*任务说明*:
从数据开头起，到包含“d’insegnamento, era l’ideale centro”的那一行为止（含该行），把这些行中的“maestri”替换为“insegnanti”后重新写出，其余内容一律不变，答案中不要包含图片。

*所给数据*:
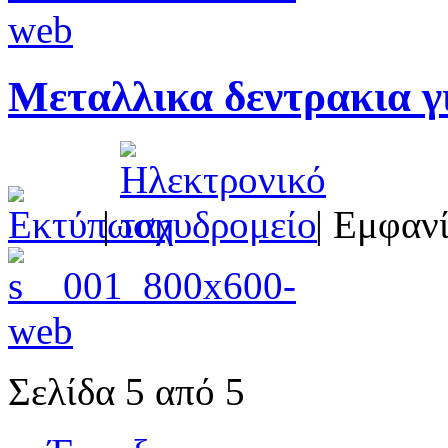
Μεταλλικα δεντρακια γ
|
| Εμφανί
Σελίδα 5 από 5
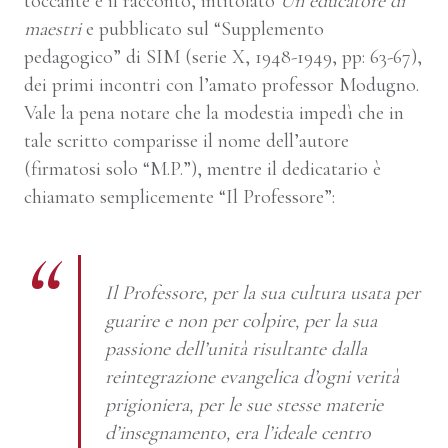
toccante è il racconto, intitolato
Un educatore di
maestri
e pubblicato sul “Supplemento
pedagogico” di SIM (serie X, 1948-1949, pp: 63-67),
dei primi incontri con l’amato professor Modugno.
Vale la pena notare che la modestia impedì che in
tale scritto comparisse il nome dell’autore
(firmatosi solo “M.P.”), mentre il dedicatario è
chiamato semplicemente “Il Professore”:
Il Professore, per la sua cultura usata per
guarire e non per colpire, per la sua
passione dell’unità risultante dalla
reintegrazione evangelica d’ogni verità
prigioniera, per le sue stesse materie
d’insegnamento, era l’ideale centro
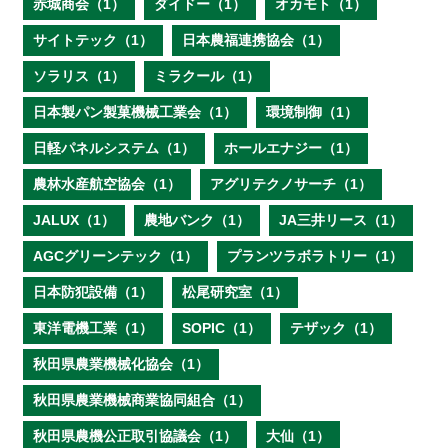
赤城商会（1）
ダイドー（1）
オカモト（1）
サイトテック（1）
日本農福連携協会（1）
ソラリス（1）
ミラクール（1）
日本製パン製菓機械工業会（1）
環境制御（1）
日軽パネルシステム（1）
ホールエナジー（1）
農林水産航空協会（1）
アグリテクノサーチ（1）
JALUX（1）
農地バンク（1）
JA三井リース（1）
AGCグリーンテック（1）
プランツラボラトリー（1）
日本防犯設備（1）
松尾研究室（1）
東洋電機工業（1）
SOPIC（1）
テザック（1）
秋田県農業機械化協会（1）
秋田県農業機械商業協同組合（1）
秋田県農機公正取引協議会（1）
大仙（1）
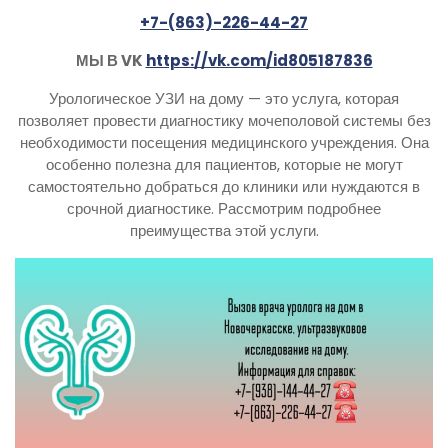
+7-(863)-226-44-27
МЫ В VK
https://vk.com/id805187836
Урологическое УЗИ на дому — это услуга, которая
позволяет провести диагностику мочеполовой системы без
необходимости посещения медицинского учреждения. Она
особенно полезна для пациентов, которые не могут
самостоятельно добраться до клиники или нуждаются в
срочной диагностике. Рассмотрим подробнее
преимущества этой услуги.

*预期输出*:
Μεταλλικα δεντρακια γ
|
| Εμφανί
Σελίδα 5 από 5
toccante è il racconto, intitolato
Un educatore di
insegnanti
e pubblicato sul “Supplemento
pedagogico” di SIM (serie X, 1948-1949, pp: 63-67),
dei primi incontri con l’amato professor Modugno.
Vale la pena notare che la modestia impedì che in
tale scritto comparisse il nome dell’autore
(firmatosi solo “M.P.”), mentre il dedicatario è
chiamato semplicemente “Il Professore”:
Il Professore, per la sua cultura usata per
guarire e non per colpire, per la sua
passione dell’unità risultante dalla
reintegrazione evangelica d’ogni verità
prigioniera, per le sue stesse materie
d’insegnamento, era l’ideale centro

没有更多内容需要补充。